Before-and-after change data
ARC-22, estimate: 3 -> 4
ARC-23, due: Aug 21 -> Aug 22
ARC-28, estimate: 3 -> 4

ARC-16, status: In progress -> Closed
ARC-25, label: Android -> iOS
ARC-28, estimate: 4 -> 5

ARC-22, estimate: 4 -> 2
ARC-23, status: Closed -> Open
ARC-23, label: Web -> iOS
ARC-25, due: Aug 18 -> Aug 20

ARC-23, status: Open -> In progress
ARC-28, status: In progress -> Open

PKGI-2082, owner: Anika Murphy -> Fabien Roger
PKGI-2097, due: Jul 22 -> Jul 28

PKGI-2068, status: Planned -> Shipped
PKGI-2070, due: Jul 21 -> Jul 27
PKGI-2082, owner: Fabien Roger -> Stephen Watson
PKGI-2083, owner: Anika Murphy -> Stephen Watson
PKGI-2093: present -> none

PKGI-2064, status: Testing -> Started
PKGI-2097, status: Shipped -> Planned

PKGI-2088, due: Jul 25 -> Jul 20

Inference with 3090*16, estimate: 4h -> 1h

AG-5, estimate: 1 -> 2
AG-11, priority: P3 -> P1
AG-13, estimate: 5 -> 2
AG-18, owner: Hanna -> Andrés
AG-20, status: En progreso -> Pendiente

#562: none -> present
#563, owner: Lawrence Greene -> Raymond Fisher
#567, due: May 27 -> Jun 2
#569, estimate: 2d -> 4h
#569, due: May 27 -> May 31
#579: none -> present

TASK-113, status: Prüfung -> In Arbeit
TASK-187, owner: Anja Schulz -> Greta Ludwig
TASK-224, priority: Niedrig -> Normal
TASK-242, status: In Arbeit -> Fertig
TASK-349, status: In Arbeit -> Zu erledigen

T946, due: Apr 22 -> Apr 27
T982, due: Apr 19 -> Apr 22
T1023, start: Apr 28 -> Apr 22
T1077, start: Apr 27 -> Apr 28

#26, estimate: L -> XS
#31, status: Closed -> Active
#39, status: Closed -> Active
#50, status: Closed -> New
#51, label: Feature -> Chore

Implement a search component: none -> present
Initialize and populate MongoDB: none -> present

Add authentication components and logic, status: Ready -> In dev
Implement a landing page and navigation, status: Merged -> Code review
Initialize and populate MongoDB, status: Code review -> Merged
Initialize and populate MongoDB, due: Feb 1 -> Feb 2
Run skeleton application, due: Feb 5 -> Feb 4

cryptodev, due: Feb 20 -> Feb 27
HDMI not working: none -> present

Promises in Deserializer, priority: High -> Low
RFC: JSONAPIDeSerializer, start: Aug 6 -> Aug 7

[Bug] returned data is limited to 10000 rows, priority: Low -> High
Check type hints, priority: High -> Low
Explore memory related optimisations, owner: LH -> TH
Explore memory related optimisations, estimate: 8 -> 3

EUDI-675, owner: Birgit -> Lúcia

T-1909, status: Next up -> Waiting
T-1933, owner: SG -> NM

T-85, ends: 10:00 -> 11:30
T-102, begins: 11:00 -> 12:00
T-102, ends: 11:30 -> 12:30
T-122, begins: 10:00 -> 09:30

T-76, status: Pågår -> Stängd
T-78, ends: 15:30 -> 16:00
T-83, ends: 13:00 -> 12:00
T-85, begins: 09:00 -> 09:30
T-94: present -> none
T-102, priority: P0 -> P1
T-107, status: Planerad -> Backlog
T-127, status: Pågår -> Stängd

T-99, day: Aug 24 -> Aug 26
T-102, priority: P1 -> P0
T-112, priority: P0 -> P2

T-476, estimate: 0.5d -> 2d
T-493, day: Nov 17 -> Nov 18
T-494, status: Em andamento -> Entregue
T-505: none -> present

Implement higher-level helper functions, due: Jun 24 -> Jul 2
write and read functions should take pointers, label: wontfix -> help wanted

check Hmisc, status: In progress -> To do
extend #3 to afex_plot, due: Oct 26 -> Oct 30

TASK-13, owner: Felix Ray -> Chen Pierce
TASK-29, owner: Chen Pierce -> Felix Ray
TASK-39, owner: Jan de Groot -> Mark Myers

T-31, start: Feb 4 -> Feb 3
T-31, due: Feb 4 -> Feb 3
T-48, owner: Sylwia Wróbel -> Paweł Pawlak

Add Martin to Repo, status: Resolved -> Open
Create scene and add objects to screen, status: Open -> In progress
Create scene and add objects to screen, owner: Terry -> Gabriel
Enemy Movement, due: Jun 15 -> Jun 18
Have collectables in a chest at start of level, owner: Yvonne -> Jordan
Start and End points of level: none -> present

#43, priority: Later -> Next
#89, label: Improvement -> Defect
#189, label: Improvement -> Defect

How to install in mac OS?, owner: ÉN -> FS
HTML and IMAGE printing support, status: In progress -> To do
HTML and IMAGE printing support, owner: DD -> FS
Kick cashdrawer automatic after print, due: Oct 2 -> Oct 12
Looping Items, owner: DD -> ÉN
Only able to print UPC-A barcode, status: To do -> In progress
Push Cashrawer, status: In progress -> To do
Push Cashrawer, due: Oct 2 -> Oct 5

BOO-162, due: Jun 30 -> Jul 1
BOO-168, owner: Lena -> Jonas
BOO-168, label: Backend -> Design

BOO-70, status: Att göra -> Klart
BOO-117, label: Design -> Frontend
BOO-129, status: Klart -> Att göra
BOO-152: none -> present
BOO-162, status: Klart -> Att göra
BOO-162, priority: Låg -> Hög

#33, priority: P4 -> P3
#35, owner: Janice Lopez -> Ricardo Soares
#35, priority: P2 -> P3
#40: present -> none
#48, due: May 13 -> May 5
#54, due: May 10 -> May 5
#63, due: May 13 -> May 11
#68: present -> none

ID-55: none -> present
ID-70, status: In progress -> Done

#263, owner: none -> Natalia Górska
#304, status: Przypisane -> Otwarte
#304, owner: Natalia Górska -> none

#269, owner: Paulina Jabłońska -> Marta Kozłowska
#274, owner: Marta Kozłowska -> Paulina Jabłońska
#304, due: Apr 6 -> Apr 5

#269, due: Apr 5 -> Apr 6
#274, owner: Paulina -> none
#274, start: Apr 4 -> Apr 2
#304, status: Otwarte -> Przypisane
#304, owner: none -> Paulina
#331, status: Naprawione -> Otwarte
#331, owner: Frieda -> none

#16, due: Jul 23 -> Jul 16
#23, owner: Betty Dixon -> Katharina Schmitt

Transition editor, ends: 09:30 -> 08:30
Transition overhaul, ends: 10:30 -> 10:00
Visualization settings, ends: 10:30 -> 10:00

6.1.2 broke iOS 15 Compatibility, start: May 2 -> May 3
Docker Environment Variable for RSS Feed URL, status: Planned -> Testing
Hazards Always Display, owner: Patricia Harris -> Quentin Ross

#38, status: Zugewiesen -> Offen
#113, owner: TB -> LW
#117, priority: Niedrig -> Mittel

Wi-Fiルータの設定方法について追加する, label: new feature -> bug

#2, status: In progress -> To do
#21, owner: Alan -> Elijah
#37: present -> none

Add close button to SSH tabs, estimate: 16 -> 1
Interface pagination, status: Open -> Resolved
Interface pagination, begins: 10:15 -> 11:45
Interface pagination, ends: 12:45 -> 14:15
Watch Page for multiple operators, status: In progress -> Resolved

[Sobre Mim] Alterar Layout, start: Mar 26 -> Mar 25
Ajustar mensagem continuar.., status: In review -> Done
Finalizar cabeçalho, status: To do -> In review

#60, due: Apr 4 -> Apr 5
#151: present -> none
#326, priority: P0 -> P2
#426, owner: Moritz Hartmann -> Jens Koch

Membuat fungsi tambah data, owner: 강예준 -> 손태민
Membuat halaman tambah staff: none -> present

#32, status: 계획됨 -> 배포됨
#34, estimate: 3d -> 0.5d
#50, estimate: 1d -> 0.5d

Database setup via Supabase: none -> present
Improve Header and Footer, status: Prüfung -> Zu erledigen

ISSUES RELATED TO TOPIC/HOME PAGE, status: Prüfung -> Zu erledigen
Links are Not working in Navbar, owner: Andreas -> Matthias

What to work on ->
Taking the entries above, write out exactly each line from the one holding "#31, status: Closed -> Active" to the one holding "Promises in Deserializer, priority: High", both included, and stop there.

Exercise response ->
#31, status: Closed -> Active
#39, status: Closed -> Active
#50, status: Closed -> New
#51, label: Feature -> Chore

Implement a search component: none -> present
Initialize and populate MongoDB: none -> present

Add authentication components and logic, status: Ready -> In dev
Implement a landing page and navigation, status: Merged -> Code review
Initialize and populate MongoDB, status: Code review -> Merged
Initialize and populate MongoDB, due: Feb 1 -> Feb 2
Run skeleton application, due: Feb 5 -> Feb 4

cryptodev, due: Feb 20 -> Feb 27
HDMI not working: none -> present

Promises in Deserializer, priority: High -> Low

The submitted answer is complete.